▶ SELECTED TEXT:

It seems that we are so lazy about our information that whenever it comes across our desk, we skim it, believe it and send it along without checking the source, the bias or even pausing a moment to think about its possible veracity; the authors of We're With Nobody call this "truth by repetition." We believe whatever we read because it has been around for so long or we have seen it in multiple places. The fine art of vetting a website remains largely untaught, and people everywhere take at face value whatever they are reading. Even those who follow up with "research" don't take the time to consider the sources they are using to prove or disprove whatever they have read, ending up drawing faulty conclusions based on opinion, conjecture and bias. We are, essentially, looking for sources that confirm what we believe, rather than looking for sources that will reveal the truth.

▶ DATASET EXCERPTS:
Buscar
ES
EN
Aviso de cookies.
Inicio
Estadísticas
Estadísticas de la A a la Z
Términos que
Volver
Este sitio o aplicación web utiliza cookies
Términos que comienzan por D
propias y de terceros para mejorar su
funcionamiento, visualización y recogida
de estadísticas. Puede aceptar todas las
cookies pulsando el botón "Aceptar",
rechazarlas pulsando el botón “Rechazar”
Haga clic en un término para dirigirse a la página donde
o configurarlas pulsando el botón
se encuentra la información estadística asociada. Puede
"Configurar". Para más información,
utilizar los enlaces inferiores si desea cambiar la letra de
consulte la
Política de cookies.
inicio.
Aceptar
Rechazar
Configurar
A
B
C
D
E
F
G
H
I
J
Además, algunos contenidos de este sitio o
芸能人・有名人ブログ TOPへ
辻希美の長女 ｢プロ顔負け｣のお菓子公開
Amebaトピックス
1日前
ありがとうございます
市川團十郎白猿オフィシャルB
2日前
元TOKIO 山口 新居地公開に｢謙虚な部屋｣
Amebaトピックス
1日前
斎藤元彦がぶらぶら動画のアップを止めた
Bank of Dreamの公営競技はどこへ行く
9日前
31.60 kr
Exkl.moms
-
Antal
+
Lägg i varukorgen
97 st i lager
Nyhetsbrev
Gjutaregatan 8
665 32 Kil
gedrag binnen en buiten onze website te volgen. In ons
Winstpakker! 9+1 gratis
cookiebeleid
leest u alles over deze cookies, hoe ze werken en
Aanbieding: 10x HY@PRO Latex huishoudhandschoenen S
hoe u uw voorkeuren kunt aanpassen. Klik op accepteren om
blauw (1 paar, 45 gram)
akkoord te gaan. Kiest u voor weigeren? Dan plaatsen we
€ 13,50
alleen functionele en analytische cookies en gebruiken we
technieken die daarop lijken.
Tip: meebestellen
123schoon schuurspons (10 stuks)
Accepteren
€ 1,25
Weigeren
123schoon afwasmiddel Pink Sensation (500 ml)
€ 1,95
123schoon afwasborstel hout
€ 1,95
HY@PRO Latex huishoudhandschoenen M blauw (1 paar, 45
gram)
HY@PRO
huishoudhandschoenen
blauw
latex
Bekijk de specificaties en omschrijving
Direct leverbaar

▶ WORK TO COMPLETE:
• 1. List the three things the passage on information habits says we do with information whenever it comes across our desk.
• 2. Summarize the passage on information habits in two sentences.
• 3. Extend the passage on information habits with a few sentences that pick up after its final sentence.

▶ RESULTS:
• 1. Skim it, believe it, and send it along.

• 2. People tend to skim, believe and pass along information without checking its source, its bias or its possible veracity, trusting it because it has been around for a long time or appears in multiple places, which the authors of We're With Nobody call "truth by repetition." Because vetting a website remains largely untaught, even people who do research fail to consider their sources and end up looking for confirmation of what they believe rather than for the truth.

• 3.
There are lies, damn lies, and statistics. ~Mark Twain~
The granddaddy of the zinger (Ben Franklin being the great granddaddy) was correct. We can take information and twist it to whatever purpose we have, but that twist doesn't change whether or not something is true; the twist makes it more convenient for the twister. It makes it easier to continue to proceed through life without ever learning anything new, without ever opening your mind to the possibility that maybe, just maybe, your assumptions are wrong.
Perhaps if we all sat down and took a hard look at facts we might believe differently. If we combine that hard look at facts with compassion, perhaps we might all act differently. For now, though, I will settle for people simply taking the time to ask the question, "Where did this come from?" before simply forwarding the link/story/soundbite.
Thank you, and have a great weekend!